- Excerpt provided
----------------

Saturday, August 16, 2014

DAY OFF FROM THE CRETACEOUS: A moment in Choteau to experience amenities

DAY OFF FROM THE CRETACEOUS 1. The small city of Choteau provides the amenities that makes life comfortable! Hot showers, laundry machines, bars, restaurants, and yes--tires of all sizes! (photo by Hallelujah Truth)
Hallelujah for a shift in the way of BEING--departing the unrestrained vastness of the Montana badlands and entering the tight grid of a small western American city. How different is our dance once we are walking on pavement and our vision is obstructed by buildings and trees? When we interact with one another as tourists and not fossil hunters?
DAY OFF FROM THE CRETACEOUS 2. Sunrise over Camp Makela on a Friday, which is the day off from fossil hunting! (photo by Hallelujah Truth)
Many of life's pleasures dwells in opposition of experience. Out at Camp Makela, we are freed from daily grooming. Who needs clean clothes or showers when from the time you complete your breakfast to the time you sleep you are immersed in the Cretaceous sediments, nose, elbows, knees, and feet (not to mention your flank when falling or resting to eat lunch)? If not walking, sitting, or kneeling on mudstone and limestone, it is blowing about your ears, settling on your scalp and in your eyes and nose. You might even eat some of it inadvertently.
DAY OFF FROM THE CRETACEOUS 3. A leisurely breakfast is tradition on the day off from the Cretaceous. Here it is French toast crafted by Emmy Hill and consumed by dinosaur diggers. (photo by Hallelujah Truth)
However, driving to the small town of Choteau along a 20-mile dirt road means hot showers at a local hotel (bring your own towel and soap) for five dollars and doing laundry at a 24-hour laundry mat across from the Wagon Wheel bar. It means a hot yummy lunch, a stroll along the streets window shopping, and getting a delicious coffee at a cafe-gift store. These experiences, which may seem so ordinary to those of you reading this blog entry, are elevating moments to those of us who have been out in the Cretaceous badlands for days, not missing "civilization," but appreciating a city's amenities all the more because of having done without them.

----------------

- Work to complete
Continue the blog entry about the fossil hunters' day off in Choteau, starting right after its last sentence.

- Information provided

----------------

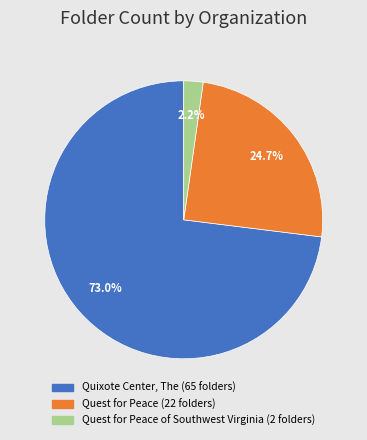

Is there a majority slice in this chart?

Yes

----------------

- Reply to the exercise
DAY OFF FROM THE CRETACEOUS 4. Econowash, a 24-hour-coin operated laundry, allows the likes of Camp Makela paleontologists and volunteers to load their Cretaceous sediment encrusted clothes into washers and leave for lunch. No worries, no one will take your stuff! (photo by Hallelujah Truth)
DAY OFF FROM THE CRETACEOUS 5. The Wagon Wheel, a bar situated across from the Econowash, is accommodating to visitors whose clothes are on dry-cycle. I was introduced to "red beer"! Tomato juice poured into a light watery beer and supposedly consumed for "health." Notice the paleontologist on the far left bar stool? (photo by Hallelujah Truth) 
Choteau is accommodating to all who enter its dominion. A stop at the visitor's center to use the facilities engages you with hostesses asking you to sign the guest book. These well-coiffed ladies ask you if you are headed to Yellowstone National Park or some other Montana natural wonder. They nod their heads when you answer that you are affiliated with research at Egg Mountain--it's well documented in their local museum (the subject of a future blog)!
DAY OFF FROM THE CRETACEOUS 6. (photo by Hallelujah Truth)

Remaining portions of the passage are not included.